In precise, disciplined, unromantic language and form (at its best resembling Pound's), Snyder's poems pare cleanly through the thick crust of late 20th-Century urban mass life, revealing its essentially incidental nature, connecting us with the creeks, mountains, birds, and bears of "North America" that were here long before it had that name and, nature prevailing, will be here after that name is lost, forgotten, destroyed.

Writing for the Christian Science Monitor, Victor Howes praised the book's "gentle, uncomplicated love-lyrics to planet earth" and said it would be equally appealing to poetry readers and to conservationists. Herbert Leibowitz, writing for the New York Times Book Review, was less enthusiastic. While Leibowitz found merit in a select few poems and praised Snyder's prose as "vigorous and persuasive", he found the collection "flat, humorless ... uneventful ... [and] oddly egotistical". In his view, it was "a textbook example of the limits of Imagism." Still, the critic said he was "reluctant to mention these doubts" because he found Snyder's fundamental environmentalist message to be so laudatory, even "on the side of the gods."

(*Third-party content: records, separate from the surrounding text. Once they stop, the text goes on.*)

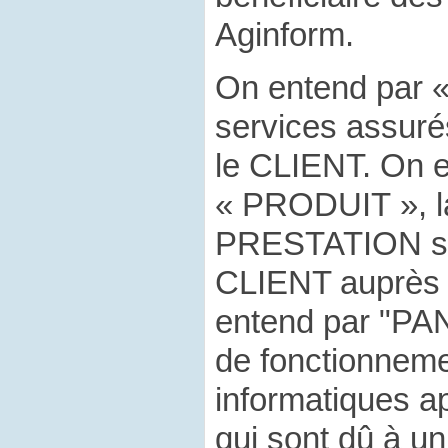
Aginform.
On entend par 
services assuré
le CLIENT. On 
« PRODUIT », l
PRESTATION sou
CLIENT auprès 
entend par "PA
de fonctionnem
informatiques 
qui sont dû à un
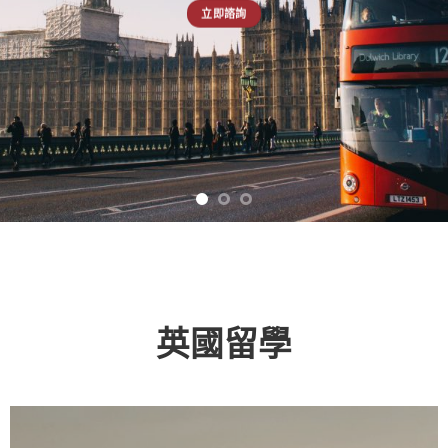
立即諮詢
英國留學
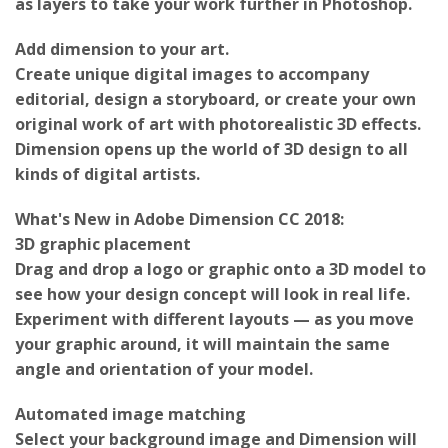
as layers to take your work further in Photoshop.
Add dimension to your art.
Create unique digital images to accompany
editorial, design a storyboard, or create your own
original work of art with photorealistic 3D effects.
Dimension opens up the world of 3D design to all
kinds of digital artists.
What's New in Adobe Dimension CC 2018:
3D graphic placement
Drag and drop a logo or graphic onto a 3D model to
see how your design concept will look in real life.
Experiment with different layouts — as you move
your graphic around, it will maintain the same
angle and orientation of your model.
Automated image matching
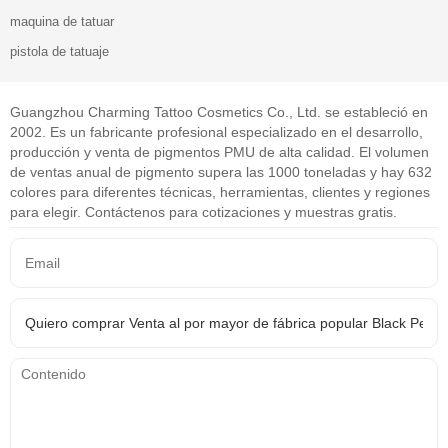
maquina de tatuar
pistola de tatuaje
Guangzhou Charming Tattoo Cosmetics Co., Ltd. se estableció en
2002. Es un fabricante profesional especializado en el desarrollo,
producción y venta de pigmentos PMU de alta calidad. El volumen
de ventas anual de pigmento supera las 1000 toneladas y hay 632
colores para diferentes técnicas, herramientas, clientes y regiones
para elegir. Contáctenos para cotizaciones y muestras gratis.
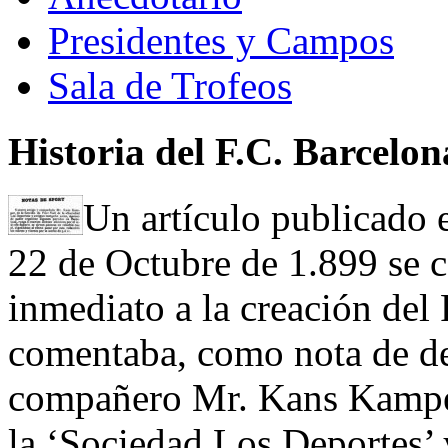
Presidentes y Campos
Sala de Trofeos
Historia del F.C. Barcelon
Un artículo publicado 
22 de Octubre de 1.899 se c
inmediato a la creación del 
comentaba, como nota de d
compañero Mr. Kans Kamper,
la ‘Sociedad Los Deportes’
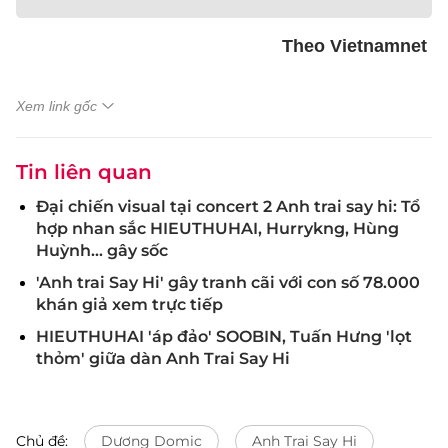
Theo Vietnamnet
Xem link gốc
Tin liên quan
Đại chiến visual tại concert 2 Anh trai say hi: Tổ
hợp nhan sắc HIEUTHUHAI, Hurrykng, Hùng
Huỳnh... gây sốc
'Anh trai Say Hi' gây tranh cãi với con số 78.000
khán giả xem trực tiếp
HIEUTHUHAI 'áp đảo' SOOBIN, Tuấn Hưng 'lọt
thỏm' giữa dàn Anh Trai Say Hi
Chủ đề:
Dương Domic
Anh Trai Say Hi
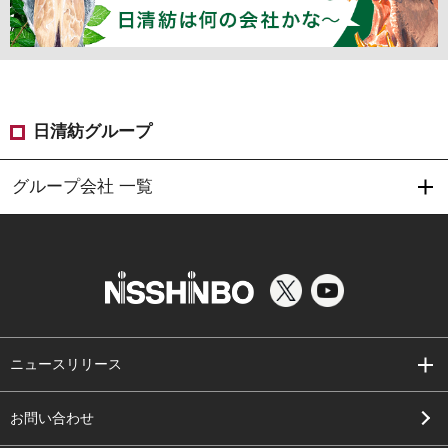
日清紡グループ
グループ会社 一覧
ニュースリリース
お問い合わせ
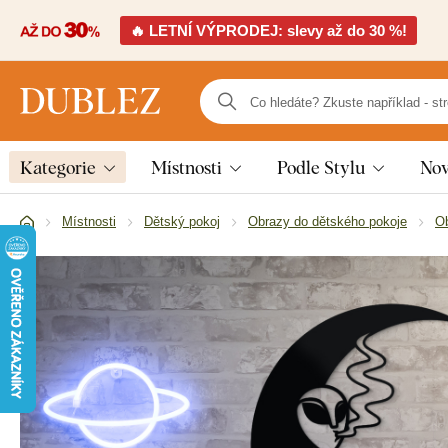
🔥 LETNÍ VÝPRODEJ: slevy až do 30 %!
Kategorie
Místnosti
Podle Stylu
Nov
Místnosti
Dětský pokoj
Obrazy do dětského pokoje
Ob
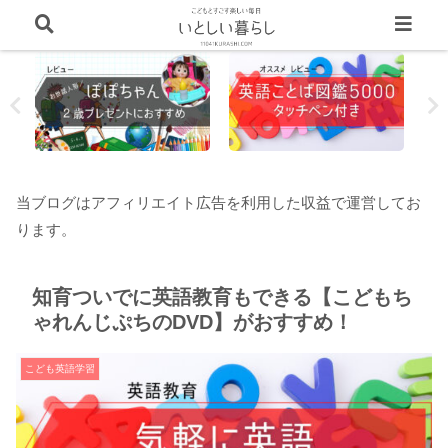
当ブログはアフィリエイト広告を利用した収益で運営してお
ります。
知育ついでに英語教育もできる【こどもち
ゃれんじぷちのDVD】がおすすめ！
こども英語学習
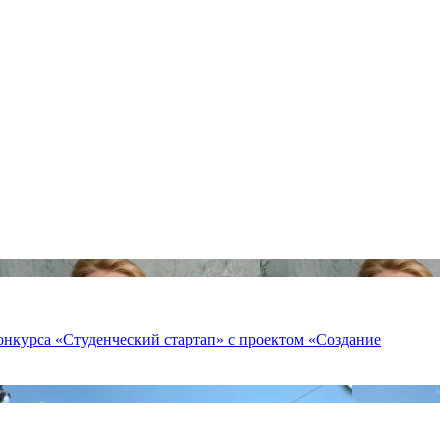
онкурса «Студенческий стартап» с проектом «Создание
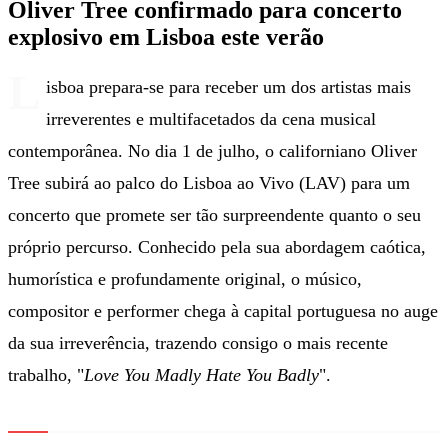
Oliver Tree confirmado para concerto
explosivo em Lisboa este verão
L
isboa prepara-se para receber um dos artistas mais
irreverentes e multifacetados da cena musical
contemporânea. No dia 1 de julho, o californiano Oliver
Tree subirá ao palco do Lisboa ao Vivo (LAV) para um
concerto que promete ser tão surpreendente quanto o seu
próprio percurso. Conhecido pela sua abordagem caótica,
humorística e profundamente original, o músico,
compositor e performer chega à capital portuguesa no auge
da sua irreverência, trazendo consigo o mais recente
trabalho, "
Love You Madly Hate You Badly
".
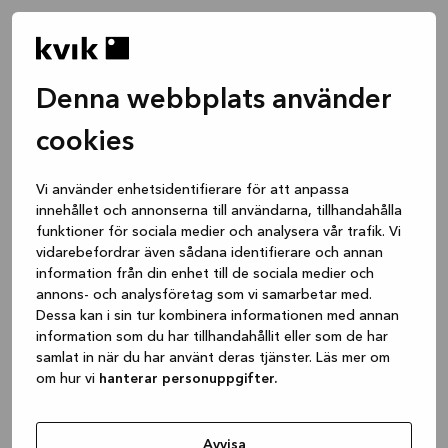
Denna webbplats använder
cookies
Vi använder enhetsidentifierare för att anpassa
innehållet och annonserna till användarna, tillhandahålla
funktioner för sociala medier och analysera vår trafik. Vi
vidarebefordrar även sådana identifierare och annan
information från din enhet till de sociala medier och
annons- och analysföretag som vi samarbetar med.
Dessa kan i sin tur kombinera informationen med annan
information som du har tillhandahållit eller som de har
samlat in när du har använt deras tjänster. Läs mer om
om hur vi
hanterar personuppgifter.
Application error: a client-side exception has occurred
while
loading
www.kvik.se
(see the browser console for more
Avvisa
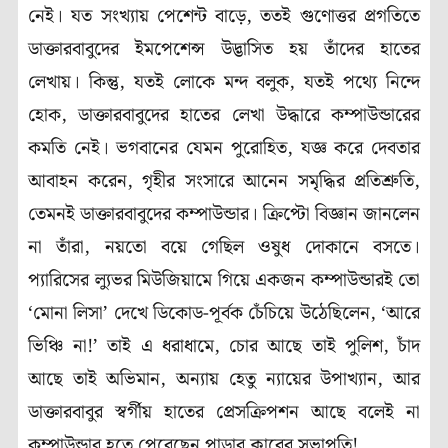
নেই। যত সংখ্যায় পেশেন্ট বাড়ে, ততই গুণোত্তর প্রগতিতে
ডাক্তারবাবুদের ইমপেশেন্স উদ্ভাসিত হয় তাঁদের হাতের
লেখায়। কিন্তু, যতই লোকে মন্দ বলুক, যতই পথ্যে নিন্দে
হোক, ডাক্তারবাবুদের হাতের লেখা উদ্ধারে কম্পাউন্ডারের
কমতি নেই। ভগবানের যেমন পুরোহিত, যজ্ঞ করে দেবতার
আবাহন করেন, গৃহীর সংসারে আনেন সমৃদ্ধির প্রতিশ্রুতি,
তেমনই ডাক্তারবাবুদের কম্পাউন্ডার। ক্রিপ্টো বিজ্ঞান জানলেন
না তাঁরা, নয়তো বয়ে গেছিল ওষুধ দোকানে বসতে।
প্যারিসের ল্যুভর মিউজিয়ামে গিয়ে একজন কম্পাউন্ডারই তো
‘মোনা লিসা’ দেখে ডিকোড-পূর্বক চেঁচিয়ে উঠেছিলেন, ‘আরে
ভিঞ্চি না!’ তাই এ ধরাধামে, চোর আছে তাই পুলিশ, চাঁদ
আছে তাই অভিমান, অন্যায় হেতু ন্যায়ের উপাখ্যান, আর
ডাক্তারবাবুর স্বর্গীয় হাতের প্রেসক্রিপশন আছে বলেই না
কম্পাউন্ডার হতে পেরেছেন পাড়ার ক্লাবের সভাপতি!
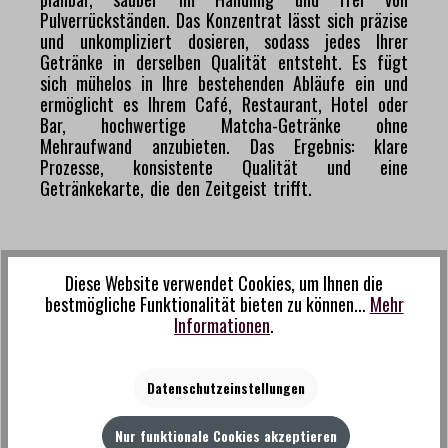
Pulverrückständen. Das Konzentrat lässt sich präzise
und unkompliziert dosieren, sodass jedes Ihrer
Getränke in derselben Qualität entsteht. Es fügt
sich mühelos in Ihre bestehenden Abläufe ein und
ermöglicht es Ihrem Café, Restaurant, Hotel oder
Bar, hochwertige Matcha-Getränke ohne
Mehraufwand anzubieten. Das Ergebnis: klare
Prozesse, konsistente Qualität und eine
Getränkekarte, die den Zeitgeist trifft.
Diese Website verwendet Cookies, um Ihnen die
bestmögliche Funktionalität bieten zu können...
Mehr
Informationen
.
Datenschutzeinstellungen
Nur funktionale Cookies akzeptieren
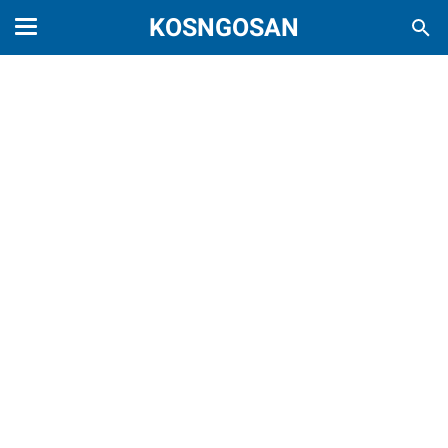
KOSNGOSAN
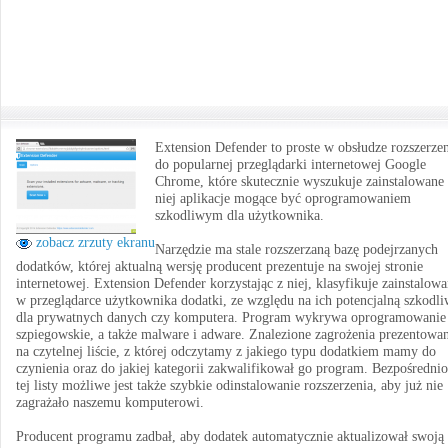
Extension Defender to proste w obsłudze rozszerze
do popularnej przeglądarki internetowej Google
Chrome, które skutecznie wyszukuje zainstalowane
niej aplikacje mogące być oprogramowaniem
szkodliwym dla użytkownika.
zobacz zrzuty ekranu
Narzędzie ma stale rozszerzaną bazę podejrzanych
dodatków, której aktualną wersję producent prezentuje na swojej stronie
internetowej. Extension Defender korzystając z niej, klasyfikuje zainstalow
w przeglądarce użytkownika dodatki, ze względu na ich potencjalną szkodl
dla prywatnych danych czy komputera. Program wykrywa oprogramowanie
szpiegowskie, a także malware i adware. Znalezione zagrożenia prezentowan
na czytelnej liście, z której odczytamy z jakiego typu dodatkiem mamy do
czynienia oraz do jakiej kategorii zakwalifikował go program. Bezpośrednio
tej listy możliwe jest także szybkie odinstalowanie rozszerzenia, aby już nie
zagrażało naszemu komputerowi.
Producent programu zadbał, aby dodatek automatycznie aktualizował swoją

The printing of the first American edition was limited to 2,000 copies. As of 2005, the book had been reprinted roughly once a year in the United States, placing it among a handful of Snyder's books that have never gone out-of-print. It has sold more than 100,000 copies. The book has been translated into Swedish (by Reidar Ekner in 1974), French (by Brice Matthieussent in 1977), Japanese (by Nanao Sakaki in 1978), and German (by Ronald Steckel in 1980).

=== Pulitzer Prize ===
Snyder received the Pulitzer Prize for Poetry for Turtle Island in May 1975. Because of Snyder's remoteness at Kitkitdizze, news of the award took some time to reach him. It was the first time a Pulitzer had been given to a poet from the West Coast. The prestigious award helped to legitimize Snyder's idiosyncratic worldview in the intellectual mainstream.

Along with the award itself, Snyder received a check for $1,000. According to his friend Steve Sanfield, Snyder quietly donated the money to a local volunteer organization that was building a new school in the San Juan Ridge area. Snyder maintained that the best perk of winning the Pulitzer Prize was that people no longer introduced him as "a Beat poet".